Kalifiye işçi de asgari ücrete düştü
"Sadece kendimize ait sandığımız dertlerimizin çoğu ortak dertlerimiz. Kol kola girip üzerine yürümedikçe sorunlar bitmeyecek."
Fotoğraf: DHA
OSTİM’den bir kadın işçi
Ankara
Ekonomik koşulların sertliği bıçağın kemiğe dayandığı raddeyi aşalı çok oldu. Günlerin ekonomik olarak zor geçtiği bir yılın son demleriyse, beraberinde asgari ücret tartışmalarını getiriyor. Bir yandan asgari ücretle geçinenler olarak tutarın belirlenmesinde bize sorulmadan yapılan açıklamaları dinliyoruz bir yandan da asgari ücrete gelen zammın temel tüketim maddelerine gelen zamlar karşısında erimemesini temenni ediyoruz. Hal böyleyken tek başına düşünmekle bir şey değişmiyor diyerek OSTİM’de çalışan genç işçilerle iş yerlerindeki sorunları, memleket meselelerini konuştuk.
TEMEL İHTİYAÇLARI KARŞILAMAK HAYAL OLUYOR
Türkiye’de yerli üretimin kalmamasından, yediğimiz içtiğimiz her şeyin fiyatının günden güne zamlanıyor olmasından yakınarak başladığımız sohbetimiz, genç işçilerin aileleriyle yaşamalarına rağmen ceplerinde harçlıklarının kalmamasına geliyor. Herhangi bir ihtiyaçlarını 3-4 ay birikim yaparak sağlayabildiklerini, kira ve fatura ödemelerinin evde en az iki kişinin çalışmasıyla bile karşılanmadığını anlatıyorlar. Ev sahibi olmanın hayal olduğunu söylerken ekliyorlar: “TOKİ’ye girecektik ama enflasyonla ödeme miktarı artıyor. 20 sene ödeme yapacaksın, katlanarak ödeyeceksin. Ne gerek var? Kazıklanıyoruz.”

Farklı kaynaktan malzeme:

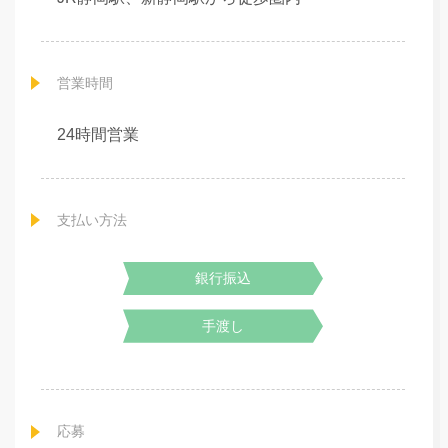
営業時間
24時間営業
支払い方法
銀行振込
手渡し
応募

MESEM’de okuyan bir genç okulda neredeyse sadece asgari ücretin konuşulduğunu aktararak devam ediyor: “Okulda dilek kutusu var. Tahminimce maaş ya da dersle ilgili şeyler yazıyorlar. Kutunun içi boşalıyor ama değişen bir şey yok. Sigara içmem diyordum ama gelecek kaygısı, geçinememek, ailevi sıkıntılar beni sigaraya başlattı. Yaşadığımız sorunlar bizi anlamsız şeylere sürüklüyor.”
KALİFİYE OLMANIN ANLAMI YOK
Bir başkası işçi de OSTİM’in çoğu yerinde kalifiye işçilerin çalıştığını ancak asgari ücrete gelen zamla birlikte birçok kalifiye işçinin “İşe yeni girenle benim aldığım maaş arasında fark kalmadı” dediğini söylüyor. Enflasyonun bu kadar yüksek olmadığı zamanlarda asgari ücretin neredeyse iki katı maaş aldıklarını, enflasyon arttıkça maaşlarının neredeyse asgari ücret düzeyinde kaldığını söylüyor.
Seçimler yaklaşırken iktidarın dini ve milli değerlere yönelik hamlelerinin sıklaştığını konuşuyoruz ancak bu hamlelerin ne bizde ne de çevremizde bir etki uyandırmadığı noktasında ortaklaşıyoruz. Geçinememek dini ve milli değerlerden daha baskın artık. Konu buradan açılmışken söz Millet İttifakı’na geliyor. Hiçbirimizin Millet İttifakı’ndan umudu yok.
TÜRKİYE BÜYÜYOR, BİZ KÜÇÜLÜYORUZ
Sermaye büyüyorken bizim cebimize giren para günden güne küçülüyor. Birikim yapmak şöyle dursun, borçlardan nefes alamadığımızı konuşuyoruz. Söz konusu borç olunca birimiz “Kim borcundan harcından Lamborghini satıyor ki?” diyerek sermayedarların değil halkın geçinebilmek için borçlandığını tek cümleyle özetliyor.
Sona yaklaşırken yakın zamanda örgütlü mücadeleleri sonucu kazanım elde etmiş Bursa’daki işçileri hatırlıyoruz. Sadece kendimize ait sandığımız dertlerimizin çoğu ortak dertlerimiz. Kol kola girip üzerine yürümedikçe sorunlar bitmeyecek.